In this article I’m mainly talking about anxiety and how our imagination and thinking can intensify those unwanted anxiety-filled thoughts, feelings, behaviours and emotions.
One thing I love about the work of Dickens is how he took experiences from his own life and the people and places around him and incorporated those into his stories to bring them to life. You only have to stroll down the main street in Rochester to notice all the plaques on the buildings describing how that place appeared in a certain novel of his. Rather than just creating everything from a blank canvas, Dickens took real life and wove it into the fabric of his work. It’s certainly one of the ways that he brought his work to life and gave it that essence of being realistic and believable to us readers.
And if you are struggling with anxiety you may very well be able to relate to that process. Anxiety has a way of taking the people, places and situations around you and starting to distort them in your imagination into all sorts of worst case scenarios. And just like a good Dickens novel, the more you get absorbed in them, the more they come to life in your mind and the more your anxiety escalates.

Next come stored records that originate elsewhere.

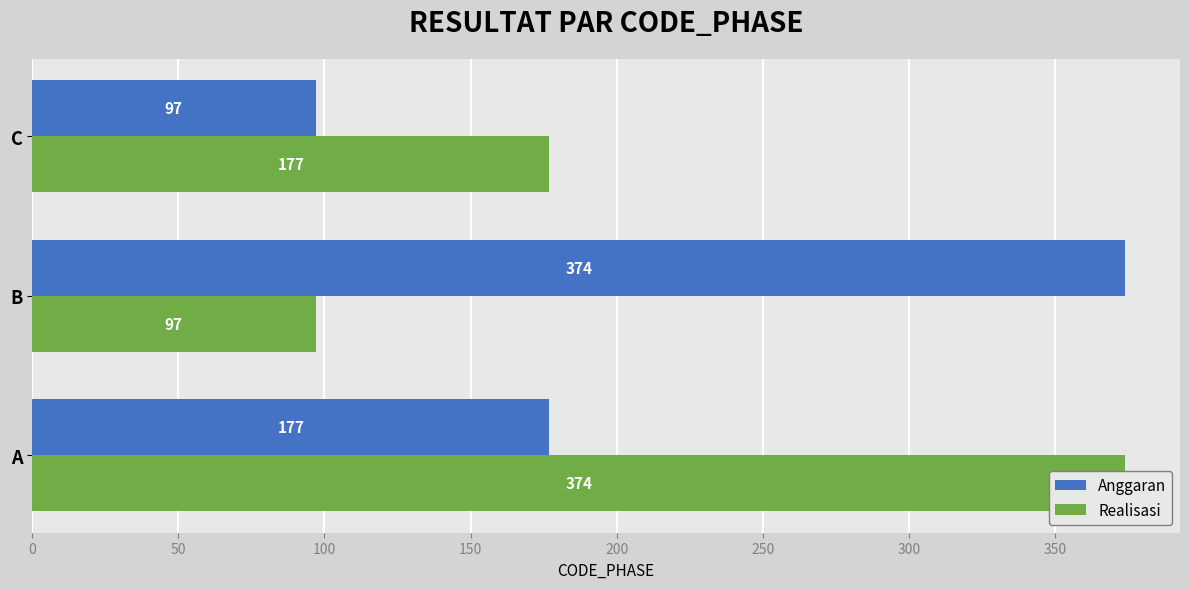

Which series has the widest spread of values?

Anggaran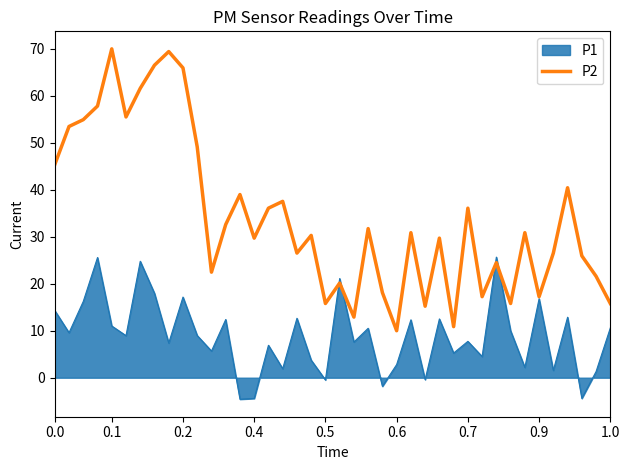

Rank the series by their average value, from lowest to highest.

P1, P2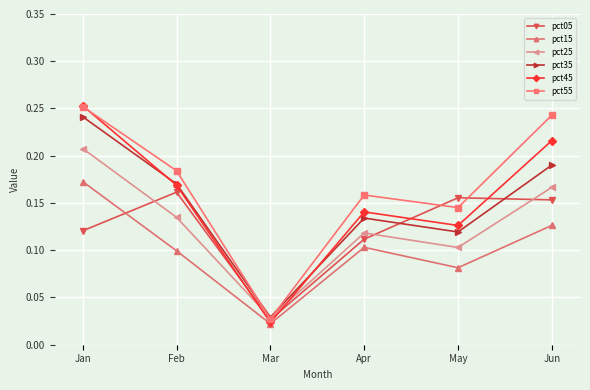

At which label does pct15 reach its peak?

Jan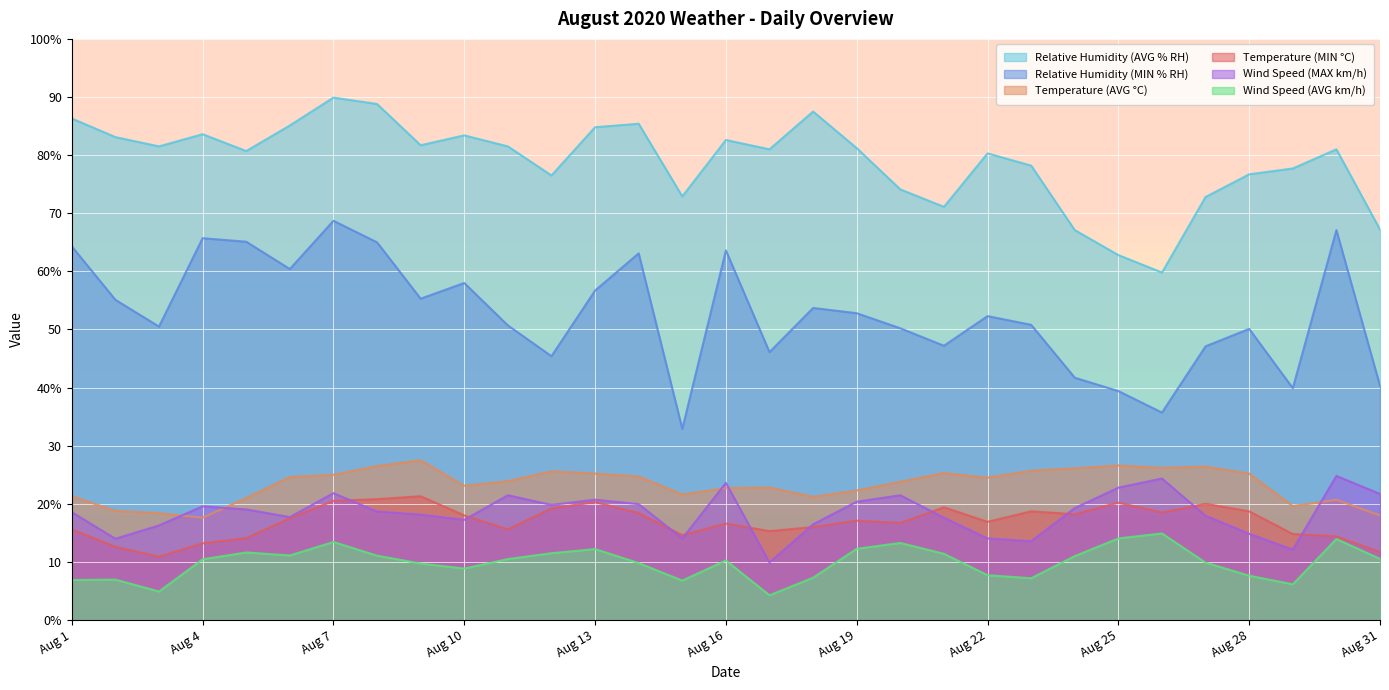

Rank the series by their maximum value, from lowest to highest.

Wind Speed (AVG km/h), Temperature (MIN °C), Wind Speed (MAX km/h), Temperature (AVG °C), Relative Humidity (MIN % RH), Relative Humidity (AVG % RH)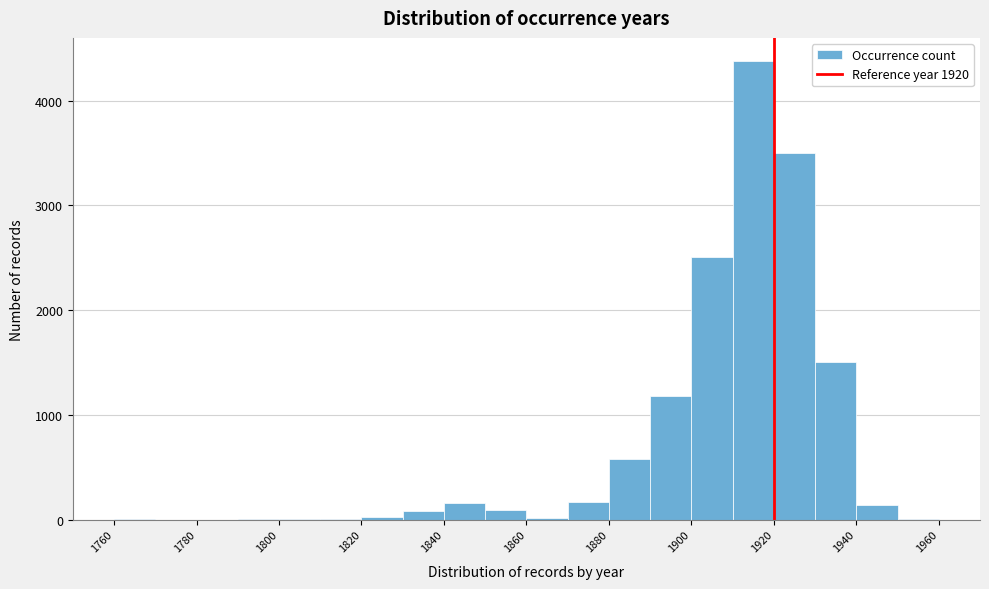

How tall is the bar that spans 1920 to 1930 on the x-axis? The values are not printed on the chart, so give them approximately, as read against the axis.

3500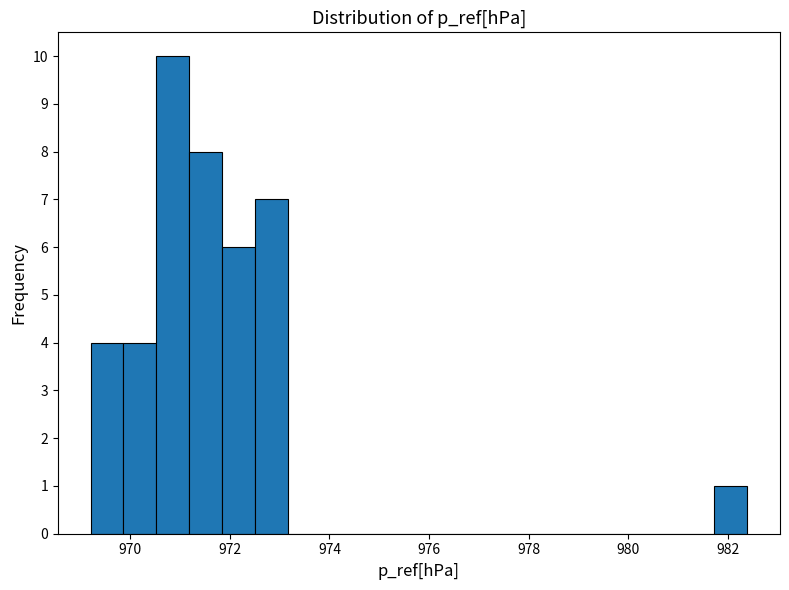

Around what value on the x-axis is the tallest bar? Give the approximate position of its centre, as read against the axis.

970.8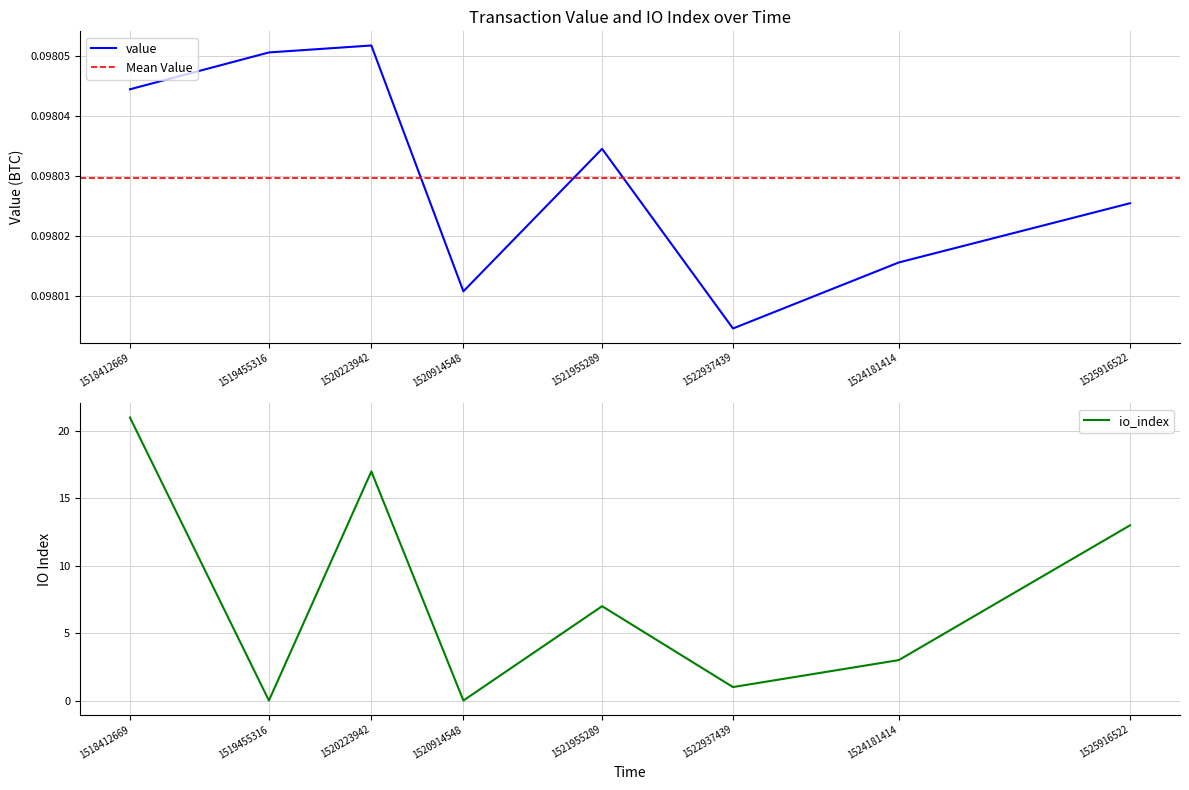

What is the greatest value displayed?

21.0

All those ‘what if this happens?’ type of thoughts can grow and grow until everything seems like a disaster waiting to happen that will lead to bad outcomes, negative consequences and you feeling even worse. Your mind goes into overdrive seeking out those possible future threats so that you can prepare for them or avoid them, yet because most of it is anxiety-fuelled distortion and perception, you may find there is no escape from your own thinking.